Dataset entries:
[Start of Attachment]
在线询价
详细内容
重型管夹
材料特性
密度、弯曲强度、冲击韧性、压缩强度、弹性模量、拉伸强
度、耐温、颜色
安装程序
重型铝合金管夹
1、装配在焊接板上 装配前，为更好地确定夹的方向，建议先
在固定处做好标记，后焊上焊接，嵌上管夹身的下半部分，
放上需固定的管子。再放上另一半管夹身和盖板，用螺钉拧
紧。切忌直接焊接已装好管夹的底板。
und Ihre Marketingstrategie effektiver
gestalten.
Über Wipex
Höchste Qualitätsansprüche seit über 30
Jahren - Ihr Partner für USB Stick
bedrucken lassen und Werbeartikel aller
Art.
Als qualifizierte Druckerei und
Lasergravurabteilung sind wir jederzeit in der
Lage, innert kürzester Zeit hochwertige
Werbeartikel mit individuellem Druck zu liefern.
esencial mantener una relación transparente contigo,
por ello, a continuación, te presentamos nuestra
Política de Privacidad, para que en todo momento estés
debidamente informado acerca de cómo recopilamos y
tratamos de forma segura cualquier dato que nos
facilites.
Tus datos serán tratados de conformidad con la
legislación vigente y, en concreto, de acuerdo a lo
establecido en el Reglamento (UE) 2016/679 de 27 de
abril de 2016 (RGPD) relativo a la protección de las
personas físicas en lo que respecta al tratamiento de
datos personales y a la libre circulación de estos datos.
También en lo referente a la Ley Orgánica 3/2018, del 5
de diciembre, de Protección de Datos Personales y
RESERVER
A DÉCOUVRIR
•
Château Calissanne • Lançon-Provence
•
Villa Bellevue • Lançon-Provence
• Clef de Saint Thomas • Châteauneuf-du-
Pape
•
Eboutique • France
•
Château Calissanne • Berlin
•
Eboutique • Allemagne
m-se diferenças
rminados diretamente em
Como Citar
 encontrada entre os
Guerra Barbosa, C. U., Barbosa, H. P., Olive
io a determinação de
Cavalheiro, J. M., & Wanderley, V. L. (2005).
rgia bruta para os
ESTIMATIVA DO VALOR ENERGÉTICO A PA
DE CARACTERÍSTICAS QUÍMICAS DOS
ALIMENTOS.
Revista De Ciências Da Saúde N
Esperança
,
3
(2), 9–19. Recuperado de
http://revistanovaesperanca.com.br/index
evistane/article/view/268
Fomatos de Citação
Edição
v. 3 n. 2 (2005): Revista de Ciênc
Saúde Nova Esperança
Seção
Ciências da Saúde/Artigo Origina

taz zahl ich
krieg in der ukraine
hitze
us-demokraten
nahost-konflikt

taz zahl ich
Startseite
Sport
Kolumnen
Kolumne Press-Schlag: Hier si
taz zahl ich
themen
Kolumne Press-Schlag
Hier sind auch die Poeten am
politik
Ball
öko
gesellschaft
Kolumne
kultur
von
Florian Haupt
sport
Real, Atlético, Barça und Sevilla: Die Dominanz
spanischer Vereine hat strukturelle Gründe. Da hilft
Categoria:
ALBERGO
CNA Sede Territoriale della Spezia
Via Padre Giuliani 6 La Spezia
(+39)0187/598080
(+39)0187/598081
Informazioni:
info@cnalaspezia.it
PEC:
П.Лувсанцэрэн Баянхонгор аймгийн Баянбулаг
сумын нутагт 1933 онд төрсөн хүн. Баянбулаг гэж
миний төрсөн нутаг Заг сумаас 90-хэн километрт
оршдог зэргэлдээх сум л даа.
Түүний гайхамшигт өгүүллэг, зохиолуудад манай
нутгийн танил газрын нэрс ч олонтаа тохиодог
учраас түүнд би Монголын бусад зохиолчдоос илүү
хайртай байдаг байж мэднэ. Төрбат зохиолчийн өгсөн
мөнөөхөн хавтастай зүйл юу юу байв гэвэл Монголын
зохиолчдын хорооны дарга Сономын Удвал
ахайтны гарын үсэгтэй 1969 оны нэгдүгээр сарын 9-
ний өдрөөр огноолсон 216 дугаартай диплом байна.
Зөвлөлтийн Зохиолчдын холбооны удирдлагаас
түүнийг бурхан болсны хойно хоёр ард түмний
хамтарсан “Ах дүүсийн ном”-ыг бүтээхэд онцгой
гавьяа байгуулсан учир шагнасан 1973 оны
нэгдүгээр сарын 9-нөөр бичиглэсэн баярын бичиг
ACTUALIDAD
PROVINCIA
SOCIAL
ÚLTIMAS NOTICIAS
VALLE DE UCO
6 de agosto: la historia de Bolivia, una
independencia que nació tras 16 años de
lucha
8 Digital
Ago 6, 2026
[End of Attachment]
(DESCRIPTION OF THE TASK)
Rewrite these lines with every "Eboutique" swapped for "E-boutique", leaving all else unchanged.

(REPLY)
在线询价
详细内容
重型管夹
材料特性
密度、弯曲强度、冲击韧性、压缩强度、弹性模量、拉伸强
度、耐温、颜色
安装程序
重型铝合金管夹
1、装配在焊接板上 装配前，为更好地确定夹的方向，建议先
在固定处做好标记，后焊上焊接，嵌上管夹身的下半部分，
放上需固定的管子。再放上另一半管夹身和盖板，用螺钉拧
紧。切忌直接焊接已装好管夹的底板。
und Ihre Marketingstrategie effektiver
gestalten.
Über Wipex
Höchste Qualitätsansprüche seit über 30
Jahren - Ihr Partner für USB Stick
bedrucken lassen und Werbeartikel aller
Art.
Als qualifizierte Druckerei und
Lasergravurabteilung sind wir jederzeit in der
Lage, innert kürzester Zeit hochwertige
Werbeartikel mit individuellem Druck zu liefern.
esencial mantener una relación transparente contigo,
por ello, a continuación, te presentamos nuestra
Política de Privacidad, para que en todo momento estés
debidamente informado acerca de cómo recopilamos y
tratamos de forma segura cualquier dato que nos
facilites.
Tus datos serán tratados de conformidad con la
legislación vigente y, en concreto, de acuerdo a lo
establecido en el Reglamento (UE) 2016/679 de 27 de
abril de 2016 (RGPD) relativo a la protección de las
personas físicas en lo que respecta al tratamiento de
datos personales y a la libre circulación de estos datos.
También en lo referente a la Ley Orgánica 3/2018, del 5
de diciembre, de Protección de Datos Personales y
RESERVER
A DÉCOUVRIR
•
Château Calissanne • Lançon-Provence
•
Villa Bellevue • Lançon-Provence
• Clef de Saint Thomas • Châteauneuf-du-
Pape
•
E-boutique • France
•
Château Calissanne • Berlin
•
E-boutique • Allemagne
m-se diferenças
rminados diretamente em
Como Citar
 encontrada entre os
Guerra Barbosa, C. U., Barbosa, H. P., Olive
io a determinação de
Cavalheiro, J. M., & Wanderley, V. L. (2005).
rgia bruta para os
ESTIMATIVA DO VALOR ENERGÉTICO A PA
DE CARACTERÍSTICAS QUÍMICAS DOS
ALIMENTOS.
Revista De Ciências Da Saúde N
Esperança
,
3
(2), 9–19. Recuperado de
http://revistanovaesperanca.com.br/index
evistane/article/view/268
Fomatos de Citação
Edição
v. 3 n. 2 (2005): Revista de Ciênc
Saúde Nova Esperança
Seção
Ciências da Saúde/Artigo Origina

taz zahl ich
krieg in der ukraine
hitze
us-demokraten
nahost-konflikt

taz zahl ich
Startseite
Sport
Kolumnen
Kolumne Press-Schlag: Hier si
taz zahl ich
themen
Kolumne Press-Schlag
Hier sind auch die Poeten am
politik
Ball
öko
gesellschaft
Kolumne
kultur
von
Florian Haupt
sport
Real, Atlético, Barça und Sevilla: Die Dominanz
spanischer Vereine hat strukturelle Gründe. Da hilft
Categoria:
ALBERGO
CNA Sede Territoriale della Spezia
Via Padre Giuliani 6 La Spezia
(+39)0187/598080
(+39)0187/598081
Informazioni:
info@cnalaspezia.it
PEC:
П.Лувсанцэрэн Баянхонгор аймгийн Баянбулаг
сумын нутагт 1933 онд төрсөн хүн. Баянбулаг гэж
миний төрсөн нутаг Заг сумаас 90-хэн километрт
оршдог зэргэлдээх сум л даа.
Түүний гайхамшигт өгүүллэг, зохиолуудад манай
нутгийн танил газрын нэрс ч олонтаа тохиодог
учраас түүнд би Монголын бусад зохиолчдоос илүү
хайртай байдаг байж мэднэ. Төрбат зохиолчийн өгсөн
мөнөөхөн хавтастай зүйл юу юу байв гэвэл Монголын
зохиолчдын хорооны дарга Сономын Удвал
ахайтны гарын үсэгтэй 1969 оны нэгдүгээр сарын 9-
ний өдрөөр огноолсон 216 дугаартай диплом байна.
Зөвлөлтийн Зохиолчдын холбооны удирдлагаас
түүнийг бурхан болсны хойно хоёр ард түмний
хамтарсан “Ах дүүсийн ном”-ыг бүтээхэд онцгой
гавьяа байгуулсан учир шагнасан 1973 оны
нэгдүгээр сарын 9-нөөр бичиглэсэн баярын бичиг
ACTUALIDAD
PROVINCIA
SOCIAL
ÚLTIMAS NOTICIAS
VALLE DE UCO
6 de agosto: la historia de Bolivia, una
independencia que nació tras 16 años de
lucha
8 Digital
Ago 6, 2026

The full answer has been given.